We’ve been hearing quite a lot about G.fast broadband this year – the technology that will supercharge existing FTTC (fibre-to-the-cabinet) deployments, juicing speeds up to a much faster level – and now BT has revealed pricing details for the first time, albeit wholesale costs for the pilot program (which kicks off at the start of next year in various regions of the UK).
Wholesale prices have been set at £9.95 plus VAT per month, and that’s the rental cost for both the standard and premium tiers of the G.fast pilot (the basic plan has a download and upload speed of 160Mbps and 30Mbps respectively, with the faster connection running at the maximum 330Mbps and 50Mbps).
As ISP Review – which spotted this development – notes, obviously these two plans won’t carry the same pricing when it comes to the full launch, but this is likely representative of what the standard tariff will eventually be.
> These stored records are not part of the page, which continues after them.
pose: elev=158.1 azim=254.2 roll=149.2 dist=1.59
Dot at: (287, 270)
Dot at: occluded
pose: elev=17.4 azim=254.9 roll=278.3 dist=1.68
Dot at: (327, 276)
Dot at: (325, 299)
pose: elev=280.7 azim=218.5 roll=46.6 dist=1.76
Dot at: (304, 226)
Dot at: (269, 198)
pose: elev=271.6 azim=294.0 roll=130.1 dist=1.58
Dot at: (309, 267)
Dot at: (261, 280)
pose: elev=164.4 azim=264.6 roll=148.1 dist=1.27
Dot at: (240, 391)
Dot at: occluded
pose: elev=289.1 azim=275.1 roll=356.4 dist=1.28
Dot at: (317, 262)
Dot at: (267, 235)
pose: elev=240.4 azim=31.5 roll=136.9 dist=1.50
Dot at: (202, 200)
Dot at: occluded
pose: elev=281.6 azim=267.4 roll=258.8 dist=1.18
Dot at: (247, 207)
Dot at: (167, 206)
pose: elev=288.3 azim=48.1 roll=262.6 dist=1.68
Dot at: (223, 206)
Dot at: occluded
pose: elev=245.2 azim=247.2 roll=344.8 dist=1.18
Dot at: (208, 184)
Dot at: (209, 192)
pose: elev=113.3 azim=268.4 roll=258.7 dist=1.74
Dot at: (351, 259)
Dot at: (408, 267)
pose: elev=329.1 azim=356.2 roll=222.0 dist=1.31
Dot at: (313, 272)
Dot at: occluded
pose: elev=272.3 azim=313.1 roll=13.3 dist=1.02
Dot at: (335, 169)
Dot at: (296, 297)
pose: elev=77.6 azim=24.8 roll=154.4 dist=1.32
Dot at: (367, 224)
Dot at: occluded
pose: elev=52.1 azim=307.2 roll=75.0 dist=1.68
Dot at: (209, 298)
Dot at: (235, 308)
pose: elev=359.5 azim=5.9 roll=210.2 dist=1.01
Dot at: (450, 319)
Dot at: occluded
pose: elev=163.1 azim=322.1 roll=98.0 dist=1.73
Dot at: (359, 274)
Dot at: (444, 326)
So, looking at current wholesale prices, this puts G.fast at not much more than the top-end FTTC connection (80Mbps), but of course ISPs are going to add a considerable extra premium for speeds of up to 160Mbps, as this is twice as fast as FTTC.
How much more?
As ISP Review further theorises, that means we could be looking at a £10 per month hike over existing FTTC 80Mbps plan charges, although we wouldn’t be surprised if it was more than this to begin with while the tech is new, to the tune of around £15 added on – or perhaps even pushing further.
As ever, it will of course vary from ISP to ISP, and service providers will have to strike a fine balance between getting enough revenue from the service, while not discouraging adoption.
BT’s G.fast tech is one prong of its rollout of ‘ultrafast’ (as opposed to superfast) broadband expected to reach around 12 million premises in the UK by the close of the decade.
G.fast essentially supercharges existing FTTC infrastructure, allowing for much greater speeds along the last section of phone line, which runs from the fibre cabinet to the home (or business premise). The downside is that it’s still subject to degradation over distance, as with any broadband over copper wire – meaning that if you’re a long way from your cabinet, speeds may drop off considerably.
The other prong of BT’s ultrafast rollout is FTTP which runs fibre directly to the premise, doing away with the phone line entirely.